BAĞIŞIKLIĞIN OLUŞUMU
Bağışıklık biliminin kurucusu Pastör’dür.
Bağışıklık sisteminin antikor üretmesine neden olan maddelere antijen denir. Antijenlerin çoğu protein yapısındaki moleküllerdir. Bu özgül moleküller mikropların yapısında bulunur. Antijenler, ancak üretimine neden olan antikorlarla birleşebilir. Antikor oluşturan hücreler her şeyden önce antijeni tanımalıdır.

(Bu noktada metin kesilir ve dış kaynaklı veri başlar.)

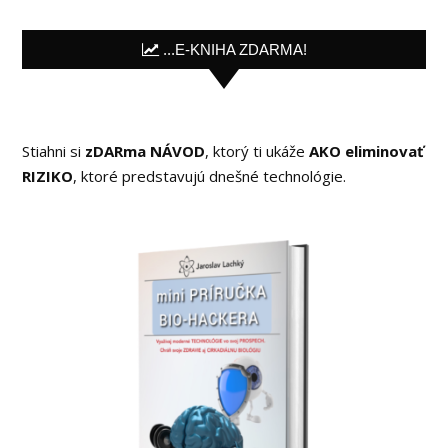
...E-KNIHA ZDARMA!
Stiahni si
zDARma NÁVOD
, ktorý ti ukáže
AKO eliminovať
RIZIKO
, ktoré predstavujú dnešné technológie.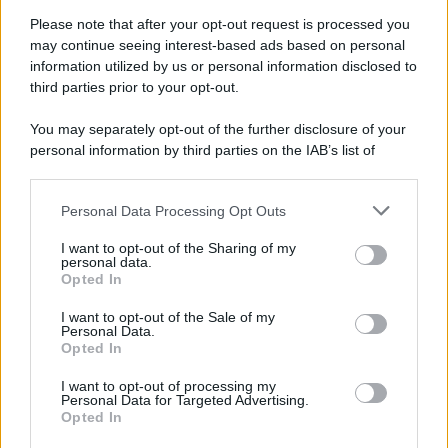
Please note that after your opt-out request is processed you
may continue seeing interest-based ads based on personal
information utilized by us or personal information disclosed to
third parties prior to your opt-out.
You may separately opt-out of the further disclosure of your
personal information by third parties on the IAB’s list of
downstream participants.
Personal Data Processing Opt Outs
This information may also be disclosed by us to third parties
ULTIME NOTIZIE
on the IAB’s List of Downstream Participants that may further
I want to opt-out of the Sharing of my
Uomini e Donne, Elisabetta
disclose it to other third parties.
personal data.
Gigante in ospedale: “Barcollo
Opted In
ma non mollo”
Please note that this website/app uses one or more Google
services and may gather and store information including but
I want to opt-out of the Sale of my
Personal Data.
not limited to your visit or usage behaviour. You may click to
Temptation Island, affari d’oro
Opted In
grant or deny consent to Google and its third-party tags to
per Giovanni Grazioso: attività in
use your data for below specified purposes in below Google
espansione?
I want to opt-out of processing my
consent section.
Personal Data for Targeted Advertising.
Opted In
Benjamin Mascolo replica alla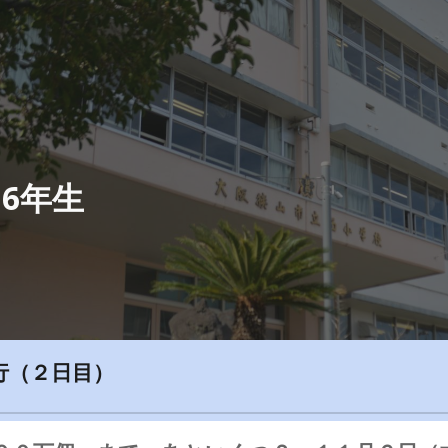
ip to main content
Skip to navigat
 6年生
行（
２
日目）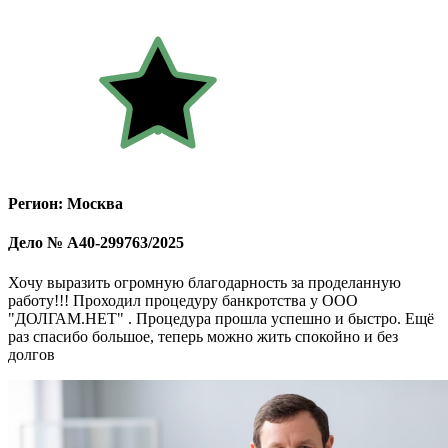
Регион: Москва
Дело № А40-299763/2025
Хочу выразить огромную благодарность за проделанную
работу!!! Проходил процедуру банкротства у ООО
"ДОЛГАМ.НЕТ" . Процедура прошла успешно и быстро. Ещё
раз спасибо большое, теперь можно жить спокойно и без
долгов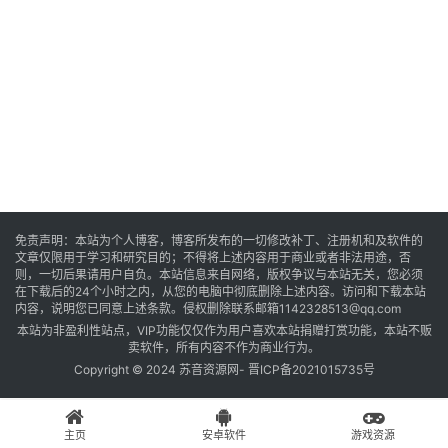
音
乐
系
统
游
免责声明：本站为个人博客，博客所发布的一切修改补丁、注册机和及软件的
文章仅限用于学习和研究目的；不得将上述内容用于商业或者非法用途，否
戏
则，一切后果请用户自负。本站信息来自网络，版权争议与本站无关，您必须
在下载后的24个小时之内，从您的电脑中彻底删除上述内容。访问和下载本站
内容，说明您已同意上述条款。侵权删除联系邮箱1142328513@qq.com
本站为非盈利性站点，VIP功能仅仅作为用户喜欢本站捐赠打赏功能，本站不贩
办
卖软件，所有内容不作为商业行为。
公
Copyright © 2024 苏音资源网-
晋ICP备2021015735号
主页
安卓软件
游戏资源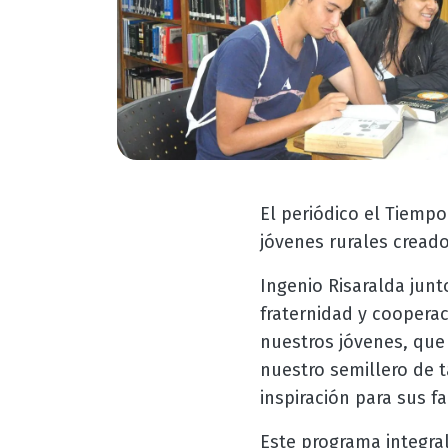
El periódico el Tiempo
jóvenes rurales creado
Ingenio Risaralda junt
fraternidad y coopera
nuestros jóvenes, qu
nuestro semillero de t
inspiración para sus 
Este programa integral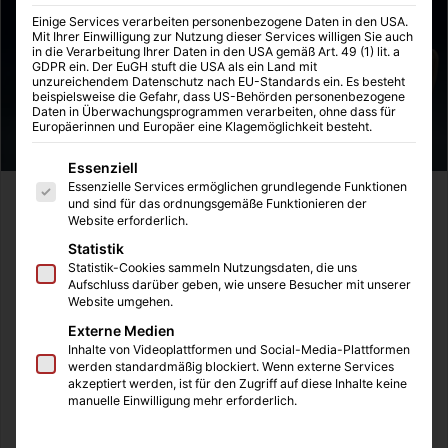
Einige Services verarbeiten personenbezogene Daten in den USA.
Mit Ihrer Einwilligung zur Nutzung dieser Services willigen Sie auch
in die Verarbeitung Ihrer Daten in den USA gemäß Art. 49 (1) lit. a
GDPR ein. Der EuGH stuft die USA als ein Land mit
unzureichendem Datenschutz nach EU-Standards ein. Es besteht
beispielsweise die Gefahr, dass US-Behörden personenbezogene
Daten in Überwachungsprogrammen verarbeiten, ohne dass für
Europäerinnen und Europäer eine Klagemöglichkeit besteht.
Es folgt eine Liste der Service-Gruppen, für die eine Einwilligung
Essenziell
Essenzielle Services ermöglichen grundlegende Funktionen
und sind für das ordnungsgemäße Funktionieren der
Inhaltsverzeichnis
Website erforderlich.
Clash Royale – Gameplay
Statistik
Arten von Truhen und das Loot-System
Statistik-Cookies sammeln Nutzungsdaten, die uns
Aufschluss darüber geben, wie unsere Besucher mit unserer
Strategy in Clash Royale
Website umgehen.
Externe Medien
Clash Royale – Gameplay
Inhalte von Videoplattformen und Social-Media-Plattformen
werden standardmäßig blockiert. Wenn externe Services
akzeptiert werden, ist für den Zugriff auf diese Inhalte keine
Nach dem großen Smartphone Hit „Clash of Clans“, hat
manuelle Einwilligung mehr erforderlich.
Supercell etwas neues auf den Markt gebracht. „Clash
Royale“ heißt der neue Mega Hit von Supercell. Diesmal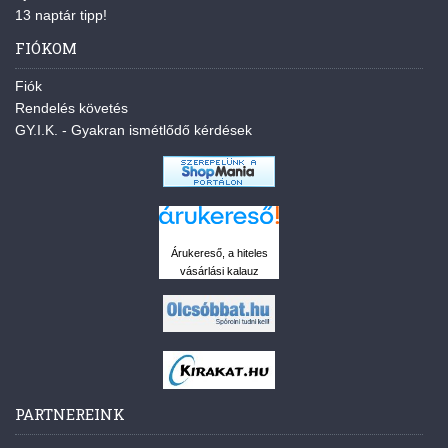
13 naptár tipp!
FIÓKOM
Fiók
Rendelés követés
GY.I.K. - Gyakran ismétlődő kérdések
Árukereső, a hiteles
vásárlási kalauz
PARTNEREINK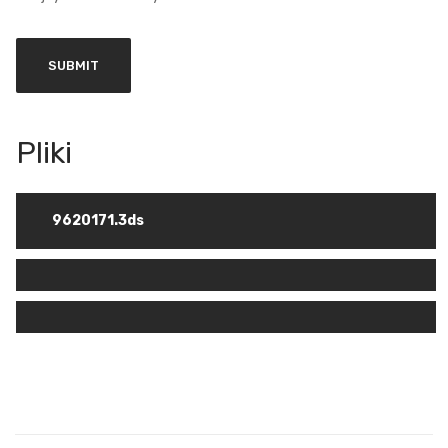
9620171.3ds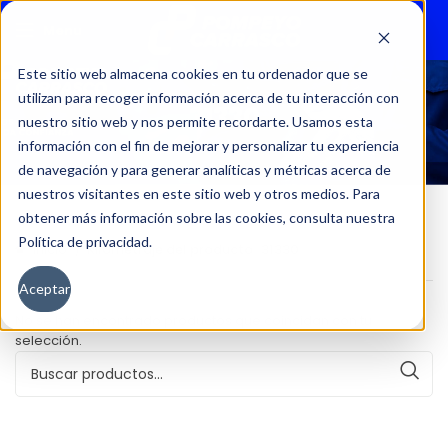
Menu
Este sitio web almacena cookies en tu ordenador que se
utilizan para recoger información acerca de tu interacción con
31330
nuestro sitio web y nos permite recordarte. Usamos esta
información con el fin de mejorar y personalizar tu experiencia
de navegación y para generar analíticas y métricas acerca de
nuestros visitantes en este sitio web y otros medios. Para
obtener más información sobre las cookies, consulta nuestra
Política de privacidad.
Inicio
Kilometraje del producto
31330
Aceptar
No se han encontrado productos que coincidan con tu
selección.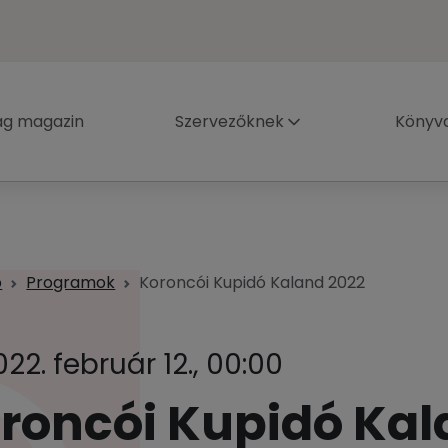
ág magazin
Szervezőknek
Könyva
p
Programok
Koroncói Kupidó Kaland 2022
022. február 12., 00:00
roncói Kupidó Kal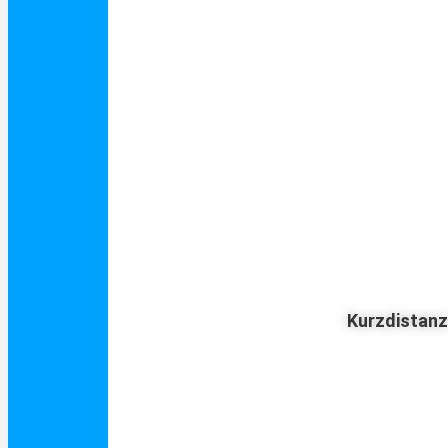
Kurzdistan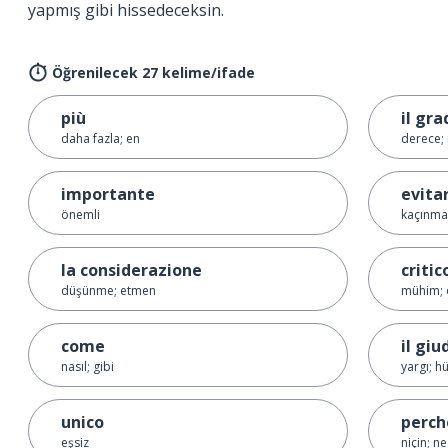
yapmış gibi hissedeceksin.
Öğrenilecek 27 kelime/ifade
più
il gra
daha fazla; en
derece;
importante
evita
önemli
kaçınma
la considerazione
critic
düşünme; etmen
mühim; ö
come
il giu
nasıl; gibi
yargı; 
unico
perch
eşsiz
niçin; n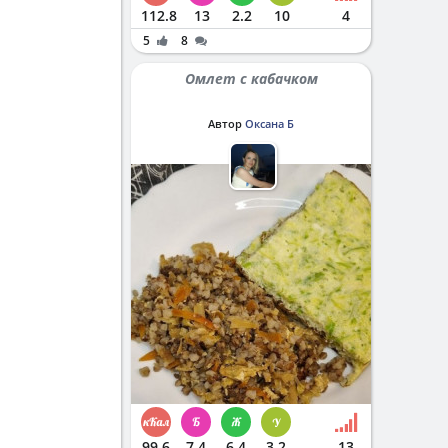
112.8
13
2.2
10
4
5
8
Омлет с кабачком
Автор
Оксана Б
99.6
7.4
6.4
3.2
13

Bir antijenin tanınmasında ve daha sonra bağışıklık tepkimelerinin gösterilmesinde anahtar hücreler T lenfositleri ve B lenfositleridir. T lenfositleri antikor salgılamaz fakat yabancı hücre veya hastalık etkenlerine karşı reaksiyon oluşturarak onları yok eder.
B lenfositleri ise antijenler ile karşılaştığında “plazma hücrelerine” dönüşerek antikor üretir.
Her iki lenfosit grubu da belleğe sahip olduğundan daha önce karşılaştıkları yabancı maddeleri (antijenleri) tanıyarak gerekli tepkiyi gösterir.
Bağışıklık sisteminin ürettiği antikorlar, antijeni etkisiz hale getirir. Bağışıklık sistemi, her antijen için özel bir antikor üretir.
Antijen vücuda girdiğinde kanda antikorun oluşmasına kadar 4-5 günlük durgun bir evre geçer. Bu süreden sonra bir seviyeye kadar antikor üretilir. Ve daha sonra antikor seviyesi düşer. Buna birincil tepki denir.
Vücuda ikinci defa aynı antijen girerse bu defa hızla ve bol miktarda antikor üretilir. Buna ikincil tepki denir. Antikorun ikincil tepkisi yüksek bir düzeye kadar artar. Daha sonra yavaş yavaş azalır.